The person who starts simply with the idea of getting rich won't succeed; you must have a larger ambition - JOHN D. ROCKEFEL
We all have different goals in life and there are different ways to achieve these goals. Unit trust provides an easy and affordable ways to plan one’s investments. The key question then becomes what are unit trusts and how do they operate. In very simple terms unit trusts are pooled funds with a very specific investment mandate driven by the overall objectives of the fund. They are established as trusts and are regulated by the Capital Markets Authority. Unit trusts invests largely in securities that are both regulated like quoted stocks, government bonds and bank deposits and unregulated products like some commercial papers and bonds. Below are some of the key advantages of investing in unit trust funds:
1. Help create some savings discipline: One can create standing orders that go directly to the unit trust fund and so does not need to think about the investments in future;
2. Access to a diversified portfolio: Given many people are pooling in the funds, they can be invested in different asset classes helping with diversification that reduces the risk;
3. Enhanced returns: Compared to savings rates unit trusts have registered above average return with the averaging about 10% over the one year compared to the 3% that you get from the savings account;
4. Access to affordable fund management services and enhanced financial management training: Most fund managers as a value addition strategy they give free trainings to their clients on how to manage their finances. One also gets to have their funds managed by professionals who would be costly if one was to seek their services directly;
5. Affordability: for most funds the minimum amounts have become low making it easy for most people to interact with this product and invest in
them;
6. High Liquidity: One has easy access to their cash without losing value. We have seen many fund managers adopt digitization and integrated the funds with the mobile money making it easy for one to access their cash wherever they are.
When deciding which type of unit trust fund to invest in below are the key considerations:
1. Your Risk appetite: In Investment most of the time risk is inevitable but it is good to understand oneself in terms of how much risk they can withstand. Generally, risk is
the probability that the investment you have does not yield the returns that you expected. If you do not want to take much risk then consider in lower risk unit trusts like money market and fixed income funds;
2. Return projections: It is good to go for the investments that offers the very best returns at the measured level of risk. Like Benjamin Graham said the aim of
sherewed investment should be to find opportunities which offer larger returns than the average combined with the adequate safety.
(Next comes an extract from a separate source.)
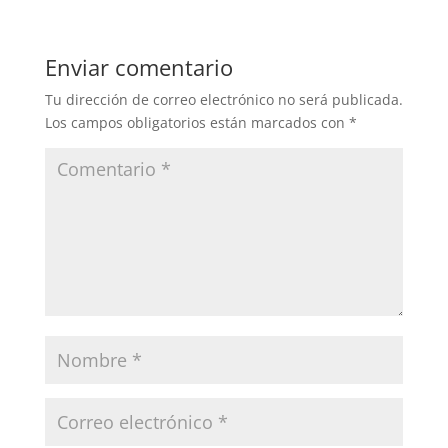
Enviar comentario
Tu dirección de correo electrónico no será publicada.
Los campos obligatorios están marcados con
*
The returns projections helps
us determine which particular fund to invest in and which provider to go with;
3. The minimum investments amount: At times some funds we would wish to invest in asks for huge minimum investments which might not be our reach but lately we
have seen a lot of change towards reduction of the initial investments amounts and with small amounts to start one can start the journey;
4. The ease of accessing you cash: Generally, unit trust are very liquid and one can easily access their cash within two to three days. Lately with the adoption of technology the liquidity cycle has even reduced and their instant withdrawals for amounts that can be withdrawn via the mobile application
Given that all the legal structures are generally the same, when deciding which unit trust to go with then the key considerations should be:
1. The historical return the fund has generated one can be able to get this kind of data from the regulators website and also they are published in the national dailies.
2. The reputation of the sponsor and the other service providers. Most of the players in the market are regulated and they include the trustees, the fund managers,
custodians. One need to ensure that they make themselves comfortable with these people.
3. Adoption of technology by the particular fund: Investments and access to ones investment should be hustle free and it is for this reason that one should look how
technologically driven are the funds one is investing in are.
The unit trusts is the easiest and safest way for any investor to start engaging with the capital markets before they can access the other direct investments in the market. The main reason being starting small learning the process as you wait to jump all in.